A prominent healthcare advocacy group urged the state’s two insurance regulators Tuesday to seek independent assessments of all increases in premiums for individual policyholders and those who get insurance through small employers.

The request by Health Access California follows Anthem’s decision last week to withdraw rate hikes of as much as 39% for many of its 800,000 individual policyholders. The move came after a consultant to state regulators found errors in the way Anthem justified its higher charges.

Now, activists want the same kind of state review of other insurers to determine whether any impending increases contain similar flaws.

Neither insurers nor state regulators would say whether any increases were under review or planned. But several consumers said they were notified recently by Blue Shield of California and other insurers that their premiums would increase as their policies came up for renewal in the coming months.

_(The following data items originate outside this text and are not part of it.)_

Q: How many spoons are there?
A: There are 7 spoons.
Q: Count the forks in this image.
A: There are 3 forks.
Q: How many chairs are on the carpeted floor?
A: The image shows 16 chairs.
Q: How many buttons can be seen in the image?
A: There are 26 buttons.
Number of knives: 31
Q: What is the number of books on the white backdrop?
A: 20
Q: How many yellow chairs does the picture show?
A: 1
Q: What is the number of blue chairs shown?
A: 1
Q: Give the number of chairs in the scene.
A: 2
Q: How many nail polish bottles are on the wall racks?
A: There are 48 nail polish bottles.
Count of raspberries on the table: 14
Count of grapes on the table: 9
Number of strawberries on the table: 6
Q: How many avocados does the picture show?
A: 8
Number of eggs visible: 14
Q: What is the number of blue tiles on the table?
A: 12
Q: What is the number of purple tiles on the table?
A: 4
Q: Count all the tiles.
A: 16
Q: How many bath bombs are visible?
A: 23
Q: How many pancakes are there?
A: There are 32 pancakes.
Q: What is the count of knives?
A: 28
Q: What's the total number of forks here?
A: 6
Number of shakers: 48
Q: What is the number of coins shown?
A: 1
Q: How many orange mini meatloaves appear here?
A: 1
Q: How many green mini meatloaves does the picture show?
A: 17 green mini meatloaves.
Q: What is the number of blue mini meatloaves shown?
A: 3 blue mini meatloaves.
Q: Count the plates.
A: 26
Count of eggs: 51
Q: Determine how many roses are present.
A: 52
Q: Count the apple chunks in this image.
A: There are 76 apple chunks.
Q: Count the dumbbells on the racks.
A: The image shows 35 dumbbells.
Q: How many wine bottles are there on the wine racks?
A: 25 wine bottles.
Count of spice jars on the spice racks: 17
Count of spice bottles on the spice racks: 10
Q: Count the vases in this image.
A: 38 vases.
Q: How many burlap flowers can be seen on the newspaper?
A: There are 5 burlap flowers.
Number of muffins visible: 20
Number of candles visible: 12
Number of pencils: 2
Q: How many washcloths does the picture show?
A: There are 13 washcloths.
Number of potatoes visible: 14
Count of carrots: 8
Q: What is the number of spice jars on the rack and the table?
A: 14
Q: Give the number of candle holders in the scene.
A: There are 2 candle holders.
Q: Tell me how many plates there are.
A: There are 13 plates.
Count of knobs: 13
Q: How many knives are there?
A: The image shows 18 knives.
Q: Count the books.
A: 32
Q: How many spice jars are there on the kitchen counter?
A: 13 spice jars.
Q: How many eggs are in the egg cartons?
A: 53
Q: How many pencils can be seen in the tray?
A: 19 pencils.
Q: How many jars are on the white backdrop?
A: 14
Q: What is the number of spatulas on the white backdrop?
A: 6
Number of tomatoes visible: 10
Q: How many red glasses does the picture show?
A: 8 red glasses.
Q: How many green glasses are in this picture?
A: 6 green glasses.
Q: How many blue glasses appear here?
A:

“We fear the errors in the Anthem Blue Cross filing are not an aberration but may be the norm,” said Anthony Wright, executive director of Health Access California, a Sacramento organization that represents several dozen consumer groups.

“If the insurers are not even checking the math of what they are submitting to regulators, who knows what’s in these filings and what consumers are being charged that may not be justified?”

The group wants rate increases scrutinized when they affect any of the more than 5 million Californians who have individual insurance policies or coverage purchased as part of a small employer group.

Two state agencies regulate insurers and review filings for rate increases. Neither has authority to block the hikes unless insurers fail to meet minimum standards for healthcare spending.

The Department of Insurance said its staff already evaluates filings to determine whether further scrutiny is necessary. That’s what happened in the Anthem case as regulators ordered the outside review after concluding that there were problems with the company’s rate application, said spokesman Darrel Ng, without elaborating.

“Should our internal actuaries find indications that pending or future rate filings require a secondary review, one will be completed,” Ng said.

It was unclear what action, if any, would be taken by the Department of Managed Health Care, which regulates California’s vast network of health maintenance organizations.

An insurance industry group pledged to cooperate with additional scrutiny.

“Clearly health plans and insurers are going to comply with any requirements by our regulators,” said Charles Bacchi, executive vice president of the California Assn. of Health Plans. “We would caution that it’s a slippery slope to be talking about rate regulation … because it does nothing to address rising healthcare costs.”

A Blue Shield spokesman said the San Francisco-based company would comply with regulators’ wishes.

“We’re happy to do whatever the commissioner thinks is appropriate,” spokesman Aron Ezra said.

Lawmakers who are pressing for more stringent rules said the stepped-up scrutiny wouldn’t help unless regulators had the authority to reject unreasonable rate increases.

“Even with an actuarial analysis, we still have a huge gap in our ability to regulate health insurers and health plans,” said Assemblyman Dave Jones, (D-Sacramento), who is pushing a bill that would require insurers to get approval of rate increases. “That gap is the absence of the authority to regulate rates.”